(Transcribed page text)
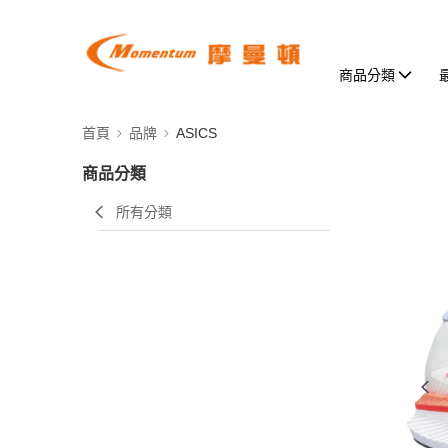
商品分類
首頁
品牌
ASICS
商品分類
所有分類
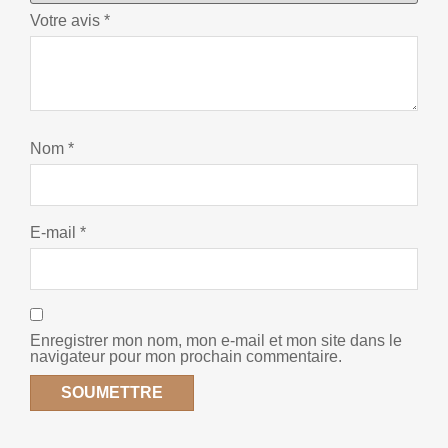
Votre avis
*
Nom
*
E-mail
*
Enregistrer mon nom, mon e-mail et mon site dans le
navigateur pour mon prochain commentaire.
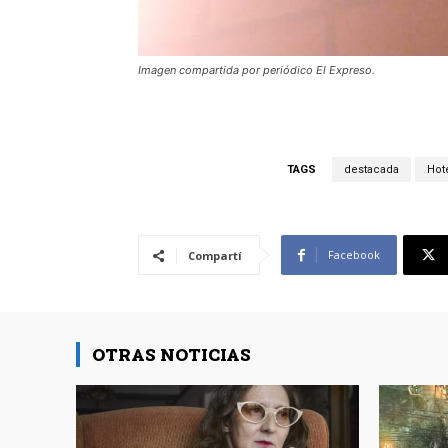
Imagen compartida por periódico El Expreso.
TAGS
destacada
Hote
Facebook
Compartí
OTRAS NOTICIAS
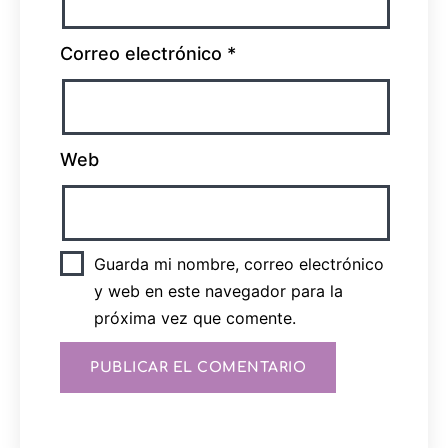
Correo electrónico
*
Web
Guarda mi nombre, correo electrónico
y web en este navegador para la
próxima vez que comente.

Request: Can you reproduce every line of the data above word for word, leaving the pictures out?

Completed task:
商品分類
首頁
品牌
ASICS
商品分類
所有分類
Votre avis
*
Nom
*
E-mail
*
Enregistrer mon nom, mon e-mail et mon site dans le
navigateur pour mon prochain commentaire.
Imagen compartida por periódico El Expreso.
TAGS
destacada
Hote
Facebook
Compartí
OTRAS NOTICIAS
Correo electrónico
*
Web
Guarda mi nombre, correo electrónico
y web en este navegador para la
próxima vez que comente.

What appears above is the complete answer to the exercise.